The Return(s) Situation

My initial simplification holds true here: functions must return something, even if it’s just void. Procedures cannot return anything. But wait, there’s more! Functions can return a single value, a set of values (SETOF), or even a table (TABLE (...)). They are designed to be used in a SELECT statement.

-- A function that returns a value. You'd use it in a SELECT.
CREATE OR REPLACE FUNCTION get_customer_name(customer_id int)
RETURNS text
LANGUAGE plpgsql
AS $$
DECLARE
    customer_name text;
BEGIN
    SELECT name INTO customer_name FROM customers WHERE id = customer_id;
    RETURN customer_name;
END;
$$;

SELECT get_customer_name(123); -- Perfectly valid

Procedures, since they don’t return anything, are called with CALL. They are a statement unto themselves, not part of a query.

-- A procedure that does a thing. You CALL it.
CREATE OR REPLACE PROCEDURE archive_old_customers(retention_period interval)
LANGUAGE plpgsql
AS $$
BEGIN
    INSERT INTO customers_archive
    SELECT * FROM customers WHERE created_at < NOW() - retention_period;

    DELETE FROM customers WHERE created_at < NOW() - retention_period;
    -- You might even put a COMMIT in here after the archive, but before the delete.
END;
$$;

CALL archive_old_customers('5 years');

The designers made a questionable choice here with OUT parameters, just to keep us on our toes. Both functions and procedures can have OUT parameters. For a procedure, these are the only way to “return” data. It’s a side-channel.

-- A procedure using OUT parameters to send data back
CREATE OR REPLACE PROCEDURE get_customer_stats(
    OUT total_count bigint,
    OUT active_count bigint
)
LANGUAGE plpgsql
AS $$
BEGIN
    SELECT COUNT(*) INTO total_count FROM customers;
    SELECT COUNT(*) INTO active_count FROM customers WHERE is_active = true;
END;
$$;

-- You have to CALL it and then reference the named parameters.
CALL get_customer_stats(null, null); -- The nulls are a weird placeholder
-- The results are now in the OUT parameters, which is clunky.

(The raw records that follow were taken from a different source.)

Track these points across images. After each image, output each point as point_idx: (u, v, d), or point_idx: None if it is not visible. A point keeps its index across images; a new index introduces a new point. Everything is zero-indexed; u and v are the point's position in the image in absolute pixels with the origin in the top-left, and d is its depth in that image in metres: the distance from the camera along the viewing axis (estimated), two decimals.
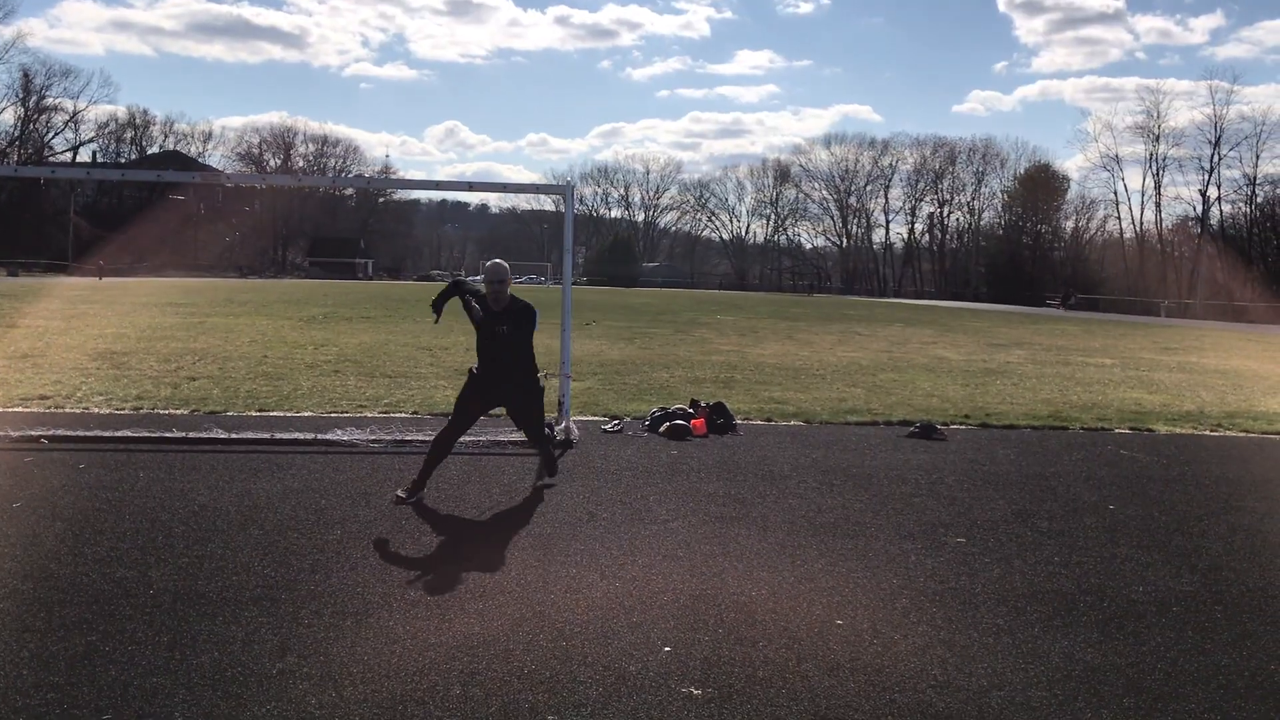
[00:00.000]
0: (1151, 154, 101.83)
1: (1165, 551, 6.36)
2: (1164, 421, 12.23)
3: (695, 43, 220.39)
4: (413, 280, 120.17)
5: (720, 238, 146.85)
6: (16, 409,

-- A function can do the same thing, but can also be used in a SELECT.
CREATE OR REPLACE FUNCTION get_customer_stats_func()
RETURNS TABLE(total_count bigint, active_count bigint)
LANGUAGE plpgsql
AS $$
BEGIN
    RETURN QUERY
    SELECT
        COUNT(*) AS total_count,
        COUNT(*) FILTER (WHERE is_active = true) AS active_count
    FROM customers;
END;
$$;

-- This is far more elegant and SQL-like.
SELECT * FROM get_customer_stats_func();

See? Using a function with RETURNS TABLE is almost always cleaner than a procedure with OUT parameters if your goal is to get a result set back.

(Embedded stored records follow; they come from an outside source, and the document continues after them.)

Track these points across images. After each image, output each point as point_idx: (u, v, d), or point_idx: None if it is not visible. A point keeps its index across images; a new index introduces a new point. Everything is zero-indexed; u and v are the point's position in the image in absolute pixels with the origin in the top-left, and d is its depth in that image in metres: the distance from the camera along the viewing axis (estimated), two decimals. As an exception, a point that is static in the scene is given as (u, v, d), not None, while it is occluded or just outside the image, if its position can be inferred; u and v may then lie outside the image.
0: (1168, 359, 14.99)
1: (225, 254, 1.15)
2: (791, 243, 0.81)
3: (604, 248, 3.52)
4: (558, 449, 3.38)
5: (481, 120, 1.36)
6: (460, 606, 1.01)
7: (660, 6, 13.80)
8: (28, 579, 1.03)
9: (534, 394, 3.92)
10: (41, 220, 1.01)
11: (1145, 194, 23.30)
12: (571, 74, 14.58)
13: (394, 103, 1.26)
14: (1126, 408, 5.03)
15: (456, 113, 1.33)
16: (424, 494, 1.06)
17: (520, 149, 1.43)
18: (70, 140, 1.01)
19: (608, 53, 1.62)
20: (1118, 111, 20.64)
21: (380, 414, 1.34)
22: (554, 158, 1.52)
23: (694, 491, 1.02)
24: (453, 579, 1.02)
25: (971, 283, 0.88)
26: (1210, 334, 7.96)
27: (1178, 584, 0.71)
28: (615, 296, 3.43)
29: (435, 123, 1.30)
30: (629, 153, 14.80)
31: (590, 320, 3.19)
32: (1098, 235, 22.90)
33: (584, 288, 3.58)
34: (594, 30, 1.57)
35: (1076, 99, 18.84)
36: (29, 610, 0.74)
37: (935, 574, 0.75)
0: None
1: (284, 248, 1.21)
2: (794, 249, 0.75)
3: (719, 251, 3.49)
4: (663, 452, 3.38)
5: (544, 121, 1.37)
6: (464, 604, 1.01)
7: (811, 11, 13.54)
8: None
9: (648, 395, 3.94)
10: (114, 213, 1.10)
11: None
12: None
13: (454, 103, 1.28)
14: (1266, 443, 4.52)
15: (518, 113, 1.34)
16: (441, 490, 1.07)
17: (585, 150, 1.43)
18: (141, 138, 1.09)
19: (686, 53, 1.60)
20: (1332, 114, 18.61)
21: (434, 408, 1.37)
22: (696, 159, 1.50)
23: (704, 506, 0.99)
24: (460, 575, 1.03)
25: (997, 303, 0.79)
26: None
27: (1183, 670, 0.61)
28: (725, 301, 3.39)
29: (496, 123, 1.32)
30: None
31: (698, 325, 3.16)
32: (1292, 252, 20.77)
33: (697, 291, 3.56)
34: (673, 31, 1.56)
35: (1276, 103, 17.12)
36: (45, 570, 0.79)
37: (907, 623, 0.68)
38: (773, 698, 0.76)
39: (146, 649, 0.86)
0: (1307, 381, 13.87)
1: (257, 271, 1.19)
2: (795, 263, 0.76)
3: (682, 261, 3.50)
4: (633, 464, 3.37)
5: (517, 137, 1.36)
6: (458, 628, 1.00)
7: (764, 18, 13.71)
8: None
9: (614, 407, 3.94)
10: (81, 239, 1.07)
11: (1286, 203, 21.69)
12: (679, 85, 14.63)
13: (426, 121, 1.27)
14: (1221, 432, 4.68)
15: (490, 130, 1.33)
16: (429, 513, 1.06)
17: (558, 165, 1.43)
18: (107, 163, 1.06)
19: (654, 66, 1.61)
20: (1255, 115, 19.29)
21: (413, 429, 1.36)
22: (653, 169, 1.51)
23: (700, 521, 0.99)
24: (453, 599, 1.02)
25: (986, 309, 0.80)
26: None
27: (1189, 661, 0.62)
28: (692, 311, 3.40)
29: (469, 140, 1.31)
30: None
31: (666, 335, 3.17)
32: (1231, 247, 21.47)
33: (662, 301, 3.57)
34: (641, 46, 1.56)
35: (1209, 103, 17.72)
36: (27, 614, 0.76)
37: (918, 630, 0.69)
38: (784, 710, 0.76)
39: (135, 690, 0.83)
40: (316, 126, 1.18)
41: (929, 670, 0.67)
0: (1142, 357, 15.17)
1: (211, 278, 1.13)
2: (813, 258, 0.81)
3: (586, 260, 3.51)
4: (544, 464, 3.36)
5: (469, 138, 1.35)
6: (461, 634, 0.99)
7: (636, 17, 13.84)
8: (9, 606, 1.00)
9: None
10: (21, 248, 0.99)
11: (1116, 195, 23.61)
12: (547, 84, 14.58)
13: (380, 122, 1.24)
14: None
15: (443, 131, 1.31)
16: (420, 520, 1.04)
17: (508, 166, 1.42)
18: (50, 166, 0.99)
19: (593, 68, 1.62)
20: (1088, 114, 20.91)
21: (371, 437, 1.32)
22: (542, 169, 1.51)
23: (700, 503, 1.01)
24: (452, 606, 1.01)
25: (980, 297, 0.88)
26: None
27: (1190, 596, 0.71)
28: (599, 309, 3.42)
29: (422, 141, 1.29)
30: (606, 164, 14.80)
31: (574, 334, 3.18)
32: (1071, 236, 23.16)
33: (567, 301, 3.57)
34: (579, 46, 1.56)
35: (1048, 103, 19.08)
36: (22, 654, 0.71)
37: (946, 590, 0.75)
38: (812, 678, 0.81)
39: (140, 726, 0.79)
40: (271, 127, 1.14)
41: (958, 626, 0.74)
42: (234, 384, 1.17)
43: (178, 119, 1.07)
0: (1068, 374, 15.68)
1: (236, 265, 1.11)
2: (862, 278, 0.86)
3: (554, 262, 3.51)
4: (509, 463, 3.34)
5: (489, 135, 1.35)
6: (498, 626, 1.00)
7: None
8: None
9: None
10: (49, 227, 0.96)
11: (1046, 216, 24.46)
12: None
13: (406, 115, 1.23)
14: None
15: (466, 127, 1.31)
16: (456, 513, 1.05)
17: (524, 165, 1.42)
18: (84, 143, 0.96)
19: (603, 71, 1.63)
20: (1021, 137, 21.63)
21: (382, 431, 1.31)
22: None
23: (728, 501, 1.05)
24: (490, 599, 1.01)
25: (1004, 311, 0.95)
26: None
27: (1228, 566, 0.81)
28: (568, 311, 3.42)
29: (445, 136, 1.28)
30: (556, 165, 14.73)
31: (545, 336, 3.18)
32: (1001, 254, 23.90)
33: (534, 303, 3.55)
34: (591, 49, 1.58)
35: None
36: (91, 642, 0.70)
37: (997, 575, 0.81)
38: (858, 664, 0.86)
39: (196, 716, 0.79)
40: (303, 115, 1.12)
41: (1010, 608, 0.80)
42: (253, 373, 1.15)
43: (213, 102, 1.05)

So, Which One Do I Use? A Heuristic.

Stop thinking about them as interchangeable. They are different tools.

Use a FUNCTION when:

  • You need to return a value or a set of rows (especially inside a SELECT).
  • You want the behavior to be atomic and composable within a larger transaction.
  • You’re doing a calculation or transformation on data.
  • You’re creating a trigger. (Triggers must be functions, another one of those historical artifacts).

Use a PROCEDURE when:

  • You are performing an action that has distinct, committable steps (e.g., “archive these records, then delete them, and commit after the archive in case the delete fails”).
  • You are writing a script-like operation where transaction control is the entire point.
  • You don’t need to return a result, only success/failure (which is signaled by raising an exception).

The pitfall is using a procedure where you should have used a function. You’ll lose the ability to nest it safely inside other transactions. The other pitfall is trying to force a function to do a procedure’s job by using PRAGMA AUTONOMOUS_TRANSACTION or other hacks. If you find yourself doing that, just use a procedure.

In short: need a result and transactional safety? Function. Need to be the boss of transactions? Procedure. It’s really that simple once you peel back the layers of legacy and standardese. Now go build something without worrying about it.